Yesterday I visited my second home, Camp Crestridge, for a little bit – to see old friends, hug some necks, breathe the mountain air, and introduce Noah to camp for the first time. We weren’t there but an hour or so and in that short time, amazingly, the part of my soul where my camp memories will always be near and dear was stirred and touched, and it was totally unexpected.
In my five summers on staff I met lots of folks, loved on a lot of campers, invested time and emotions I hardly knew I was capable of, became a part of the story for girls in difficult situations trying to figure out who they are and what they have to give, played hard, laughed a lot, cried a lot, and grew more as a young woman in those short summers because of who these girls revealed to me that I was and could be through relationships with them.
A handful of them I still keep in touch with – they call on me when in need of advice or someone to listen (and sometimes when I need them for the same) and I am always eager to hear about their adventures and what they are up to. A lot of my girls I loosely keep up with via Facebook or blog – checking in from time to time to see them happy in life, embracing their challenges, and overcoming obstacles I would never wish on anyone. There are even a couple that have left this world far, far too early. Regardless of the consistency of conversation, I think about them daily. Pray for them often. And am ever thankful for their place in my life – even if from a very far distance nowadays.

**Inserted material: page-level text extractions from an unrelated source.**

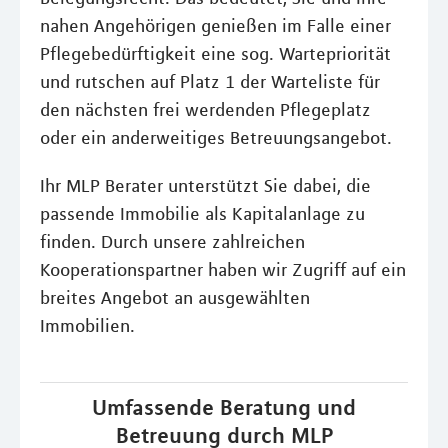
nahen Angehörigen genießen im Falle einer
Pflegebedürftigkeit eine sog. Wartepriorität
und rutschen auf Platz 1 der Warteliste für
den nächsten frei werdenden Pflegeplatz
oder ein anderweitiges Betreuungsangebot.
Ihr MLP Berater unterstützt Sie dabei, die
passende Immobilie als Kapitalanlage zu
finden. Durch unsere zahlreichen
Kooperationspartner haben wir Zugriff auf ein
breites Angebot an ausgewählten
Immobilien.
Umfassende Beratung und
Betreuung durch MLP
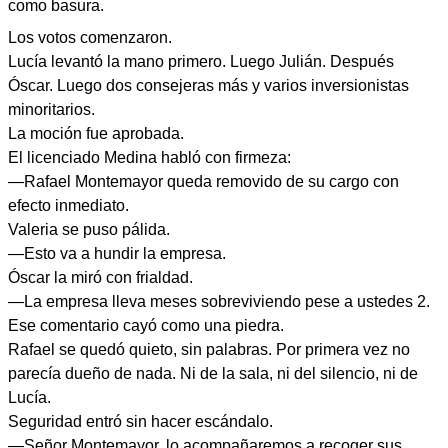
como basura.
Los votos comenzaron.
Lucía levantó la mano primero. Luego Julián. Después
Óscar. Luego dos consejeras más y varios inversionistas
minoritarios.
La moción fue aprobada.
El licenciado Medina habló con firmeza:
—Rafael Montemayor queda removido de su cargo con
efecto inmediato.
Valeria se puso pálida.
—Esto va a hundir la empresa.
Óscar la miró con frialdad.
—La empresa lleva meses sobreviviendo pese a ustedes 2.
Ese comentario cayó como una piedra.
Rafael se quedó quieto, sin palabras. Por primera vez no
parecía dueño de nada. Ni de la sala, ni del silencio, ni de
Lucía.
Seguridad entró sin hacer escándalo.
—Señor Montemayor, lo acompañaremos a recoger sus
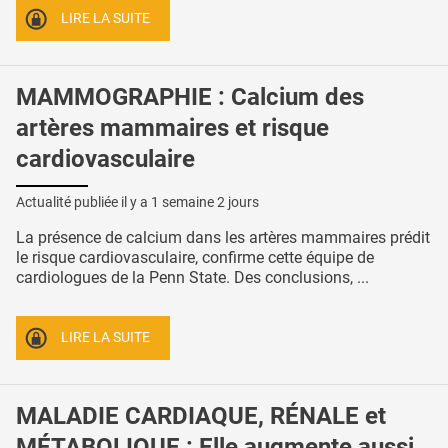
LIRE LA SUITE
MAMMOGRAPHIE : Calcium des
artères mammaires et risque
cardiovasculaire
Actualité publiée il y a
1 semaine 2 jours
La présence de calcium dans les artères mammaires prédit
le risque cardiovasculaire, confirme cette équipe de
cardiologues de la Penn State. Des conclusions, ...
LIRE LA SUITE
MALADIE CARDIAQUE, RÉNALE et
MÉTABOLIQUE : Elle augmente aussi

Which brings me back to yesterday.
As I was standing outside the chapel listening to someone lead the most beautiful worship I’ve heard in that chapel I just had to poke my head around to see if I knew who it was – not likely since I haven’t worked in four summers. The song coming from her mouth and her guitar was giving me chills – sure enough she was one of my former campers, ten at the time, who definitely has left a mark on me. And if you ask her, I left a mark too when I “pushed” her down in the gravel during an intense game of Underground Railroad. Clearly I never pushed a child, but that’s our thing – our bond. And she has been blessed with an incredible gift of music and she loves Jesus with all her heart. She will do great things in her life- she already is – and she’s only eighteen. (Katie falls in the “check in on from time to time” category, and it’s been a year or so since we last talked. She has sisters, Sarah and Caroline, who I keep up with somewhat regularly – they attended our wedding and Krystal’s last fall. Team Knowles, as I lovingly refer to them. And they are the best huggers ever. Period.)
Then another former camper comes strolling out of the chapel, squeals in excitement to see us standing there, and throws her arms around us both. It’s been since 2005 since I last saw or spoke with her – she I check in on from time to time, but at a distance. This is her first time she’s been back to camp in that long as well – it does my heart so good to see her.

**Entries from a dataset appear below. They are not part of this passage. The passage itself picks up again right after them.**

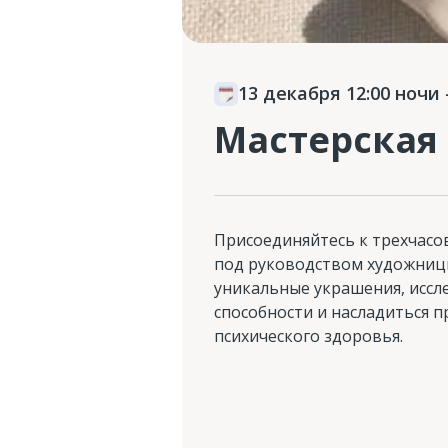
13 декабря 12:00 ночи
Мастерская
Присоединяйтесь к трехчасо
под руководством художницы
уникальные украшения, иссл
способности и насладиться 
психического здоровья.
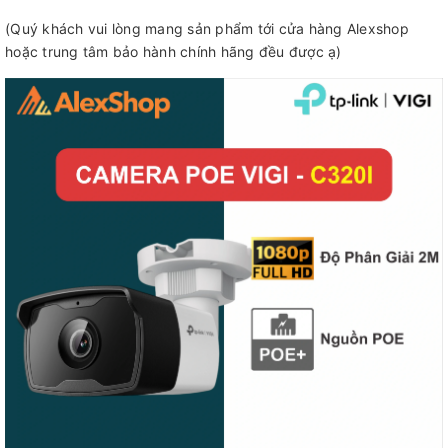
(Quý khách vui lòng mang sản phẩm tới cửa hàng Alexshop
hoặc trung tâm bảo hành chính hãng đều được ạ)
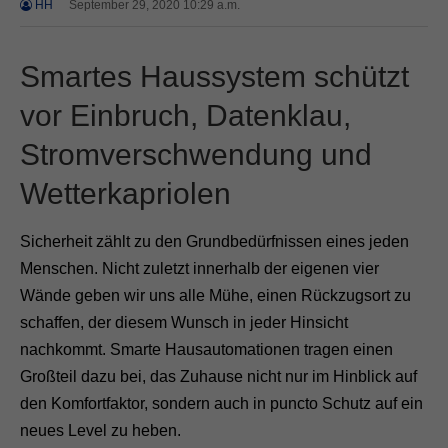
HH
September 29, 2020 10:29 a.m.
Smartes Haussystem schützt
vor Einbruch, Datenklau,
Stromverschwendung und
Wetterkapriolen
Sicherheit zählt zu den Grundbedürfnissen eines jeden
Menschen. Nicht zuletzt innerhalb der eigenen vier
Wände geben wir uns alle Mühe, einen Rückzugsort zu
schaffen, der diesem Wunsch in jeder Hinsicht
nachkommt. Smarte Hausautomationen tragen einen
Großteil dazu bei, das Zuhause nicht nur im Hinblick auf
den Komfortfaktor, sondern auch in puncto Schutz auf ein
neues Level zu heben.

And then she says this, in so many words:
I should have told you this a long time ago, but thank you for talking to me and encouraging me my last summer here. I probably wouldn’t be at Florida State right now if it weren’t for you telling me to go. You said I would find friends and good people there even though the school is crazy – and I have and love it so much. I remember sitting on the Cherokee bridge with you and you said “Just find some friends and go climb trees on campus!” – and that’s where I spent most of my freshman year! On Landis Green climbing trees! God has blessed me so much and has done so much in my life it’s just amazing. I was a hot-mess, like a hot messy mess, that summer and you helped me so much and I just love you so much.
My eyes are teary as I type this.
She quoted me.
Word for word.
From six years ago.
Six. Years. Ago.
How many conversations can you do the same for that you had last week, much less six years?
The meaning that those words spoken yesterday carried far more weight than simply strolling down memory lane – and far more than she could have ever imagined. It’s for kids like her that I do what I do. The one in a hundred who really hear what you say and trust your words and then do something with them. The kids who may be harder to love – really love – but are so full of love and laughter and joy, they just have to find the faith within to believe in themselves. The kids who,six years later, will be pouring themselves into teenage girls, just like you once did – and you know she will be blessed by them as she has blessed you. Kids who will keep in touch or come out of the blue to tell you that you meant something to them – even if it was a conversation about climbing trees.
I share all of that to say this – hug your campers/kids/child in your life ever single day, tell them that you love them – there’s never a time too many, help them believe in themselves by believing in them first, let them mess up and be there to listen when they end up hurt, hold the mirror up for them to see their beauty, show them the simple joys like climbing trees, acknowledge that they are children and let them be – childhood is too fleeting as it is.
It’s okay to not have all the answers, I surely didn’t at 21, but to love a child right where they are, in there hot messy messiness, is right where you need to be.
And right where they need you to be.